I've put together a patch script that I've checked into github here:
https://github.com/brettwhitty/bw-ca-tools/blob/master/runCA-slurm-patch/do_runCA_slurm_patch.sh
that adds the following SLURM-supporting variables:
if (($var eq "gridEngine") && ($val eq "SLURM")) {
+ setGlobal("gridEngineSubmitCommand", "sbatch");
+ setGlobal("gridEngineHoldOption", "--depend=afterany:\"WAIT_TAG\"");
+ setGlobal("gridEngineHoldOptionNoArray", "--depend=afterany:\"WAIT_TAG\"");
+ setGlobal("gridEngineSyncOption", ""); ## TODO: SLURM may not support w/out wrapper; See LSF bsub manpage to compare
+ setGlobal("gridEngineNameOption", "-D
pwd
-J");+ setGlobal("gridEngineArrayOption", "-a ARRAY_JOBS");
+ setGlobal("gridEngineArrayName", "ARRAY_NAME[ARRAY_JOBS]");
+ setGlobal("gridEngineOutputOption", "-o"); ## NB: SLURM default joins STDERR & STDOUT if no -e specified
+ setGlobal("gridEnginePropagateCommand", "scontrol update job=\"WAIT_TAG\""); ## TODO: manually verify this in all cases
+ setGlobal("gridEngineNameToJobIDCommand", "squeue -h -o\%F_* -n \"WAIT_TAG\" | uniq"); ## TODO: manually verify this in all cases
+ setGlobal("gridEngineNameToJobIDCommandNoArray", "squeue -h -o\%i -n \"WAIT_TAG\""); ## TODO: manually verify this in all cases
+ setGlobal("gridEngineTaskID", "SLURM_ARRAY_TASK_ID");
+ setGlobal("gridEngineArraySubmitID", "%A_%a");
+ setGlobal("gridEngineJobID", "SLURM_JOB_ID");
+ }
I initially worked from the SLURM man pages; n1/s/oge is old hat for me, so I started from the SGE (and PBS/torque) examples to map over the behavior the code seemed to be expecting.
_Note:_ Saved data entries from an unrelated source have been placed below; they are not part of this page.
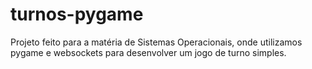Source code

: # turnos-pygame

Projeto feito para a matéria de Sistemas Operacionais, onde utilizamos pygame e websockets para desenvolver um jogo de turno simples.
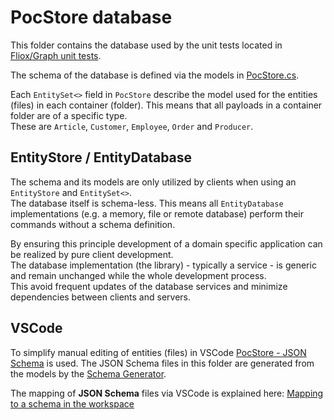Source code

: 
# PocStore database

This folder contains the database used by the unit tests located in [Fliox/Graph unit tests](../../../Common/UnitTest/Fliox/Graph).

The schema of the database is defined via the models in [PocStore.cs](../../../Common/UnitTest/Fliox/Graph/PocStore.cs).

Each `EntitySet<>` field in `PocStore` describe the model used for the entities (files) in each container (folder).
This means that all payloads in a container folder are of a specific type.  
These are `Article`, `Customer`, `Employee`, `Order` and `Producer`.

## EntityStore / EntityDatabase
The schema and its models are only utilized by clients when using an `EntityStore` and `EntitySet<>`.  
The database itself is schema-less. This means all `EntityDatabase` implementations (e.g. a memory, file or remote database)
perform their commands without a schema definition.

By ensuring this principle development of a domain specific application can be realized by pure client development.  
The database implementation (the library) - typically a service - is generic and remain unchanged while the whole
development process.  
This avoid frequent updates of the database services and minimize dependencies between clients and servers.

## VSCode
To simplify manual editing of entities (files) in VSCode [PocStore - JSON Schema](../../Schema/JSON/PocStore) is used.
The JSON Schema files in this folder are generated from the models by the [Schema Generator](../../../Common/UnitTest/Fliox/Schema).

The mapping of **JSON Schema** files via VSCode is explained here:
[Mapping to a schema in the workspace](https://code.visualstudio.com/docs/languages/json#_mapping-to-a-schema-in-the-workspace)
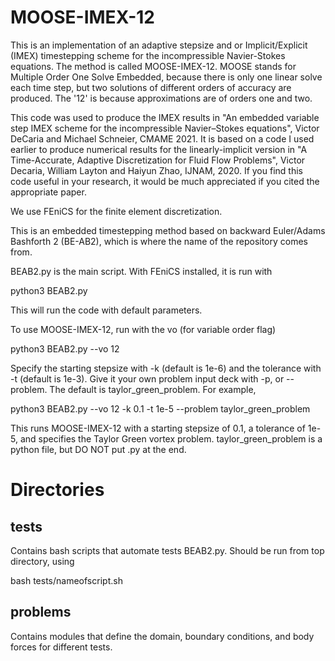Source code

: # MOOSE-IMEX-12
This is an implementation of an adaptive stepsize and or Implicit/Explicit (IMEX) timestepping scheme for the incompressible Navier-Stokes equations. The method is called MOOSE-IMEX-12. MOOSE stands for Multiple Order One Solve Embedded, because there is only one linear solve each time step, but two solutions of different orders of accuracy are produced. The '12' is because approximations are of orders one and two.

This code was used to produce the IMEX results in 
"An embedded variable step IMEX scheme for the incompressible Navier–Stokes equations", Victor DeCaria and Michael Schneier, CMAME 2021. It is based on a code I used earlier to produce numerical results for the linearly-implicit version in 
"A Time-Accurate, Adaptive Discretization for Fluid Flow Problems", Victor Decaria, William Layton and Haiyun Zhao, IJNAM, 2020. If you find this code useful in your research, it would be much appreciated if you cited the appropriate paper.

We use FEniCS for the finite element discretization.

This is an embedded timestepping method based on backward Euler/Adams Bashforth 2 (BE-AB2), which is where the name of the repository comes from.

BEAB2.py is the main script. With FEniCS installed, it is run with

python3 BEAB2.py

This will run the code with default parameters.

To use MOOSE-IMEX-12, run with the vo (for variable order flag)

python3 BEAB2.py --vo 12

Specify the starting stepsize with -k (default is 1e-6) and the tolerance with -t (default is 1e-3).
Give it your own problem input deck with -p, or --problem. The default is taylor_green_problem. For example,

python3 BEAB2.py --vo 12 -k 0.1 -t 1e-5 --problem taylor_green_problem

This runs MOOSE-IMEX-12 with a starting stepsize of 0.1, a tolerance of 1e-5, and specifies the Taylor Green vortex problem. taylor_green_problem is a python file, but DO NOT put .py at the end.

# Directories

## tests

Contains bash scripts that automate tests BEAB2.py. Should be run from top directory, using

bash tests/nameofscript.sh

## problems

Contains modules that define the domain, boundary conditions, and body forces for different tests.


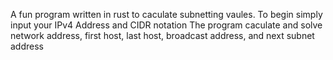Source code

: A fun program written in rust to caculate subnetting vaules.
To begin simply input your IPv4 Address and CIDR notation
The program caculate and solve network address, first host, last host, broadcast address, and next subnet address
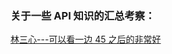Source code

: ### 关于一些 API 知识的汇总考察：
[林三心---可以看一边 45 之后的非常好 ](https://juejin.cn/post/7022795467821940773#heading-2)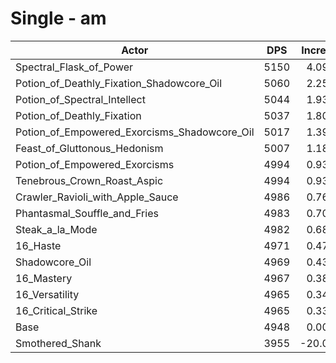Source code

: # Single - am
| Actor | DPS | Increase |
|---|:---:|:---:|
|Spectral_Flask_of_Power|5150|4.09%|
|Potion_of_Deathly_Fixation_Shadowcore_Oil|5060|2.25%|
|Potion_of_Spectral_Intellect|5044|1.93%|
|Potion_of_Deathly_Fixation|5037|1.80%|
|Potion_of_Empowered_Exorcisms_Shadowcore_Oil|5017|1.39%|
|Feast_of_Gluttonous_Hedonism|5007|1.18%|
|Potion_of_Empowered_Exorcisms|4994|0.93%|
|Tenebrous_Crown_Roast_Aspic|4994|0.93%|
|Crawler_Ravioli_with_Apple_Sauce|4986|0.76%|
|Phantasmal_Souffle_and_Fries|4983|0.70%|
|Steak_a_la_Mode|4982|0.68%|
|16_Haste|4971|0.47%|
|Shadowcore_Oil|4969|0.43%|
|16_Mastery|4967|0.38%|
|16_Versatility|4965|0.34%|
|16_Critical_Strike|4965|0.33%|
|Base|4948|0.00%|
|Smothered_Shank|3955|-20.08%|
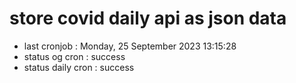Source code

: # store covid daily api as json data

- last cronjob : Monday, 25 September 2023 13:15:28
- status og cron : success
- status daily cron : success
Then I set up a small SLURM virtual cluster and did a few test runs.
Was away last few days and haven't gotten back to testing yet this week, but as far as I can tell it works OK.
Array submissions seem to work, holds on array jobs seem to work, output file naming seems OK.
Only thing that was a bit sketchy to me in the code is the nested variable replacement that happens with 'WAIT_TAG', especially as it relates to 'gridEnginePropagateCommand'; the thinking wasn't clear to me with the naming of that variable, but following through the code I think everything does seem to work as it should; but I haven't tested enough to understand the special cases that may be buried in those deeply nested code blocks.
Would be happy to polish this off should anyone have any feedback or errors from their own testing, but otherwise after I do a couple more tests and am satisfied I will consider it a completed exercise. Hope this is useful to a few people.
Regards,
Brett
I have an opportunity to apply for resources (in the form of a competent person's time) to do work towards this. Should I go ahead or has somebody already started?
Several users have had success with the SLURM patch on github so I would recommend this route for now. The only change I've seen users have to make was:
Changing
setGlobal("gridEngineNameToJobIDCommand", "squeue -h -o\%F_* -n \"WAIT_TAG\" | uniq");
to
setGlobal("gridEngineNameToJobIDCommand", "squeue -h -o\%F -n \"WAIT_TAG\" | uniq");
That is, removing the * from the option.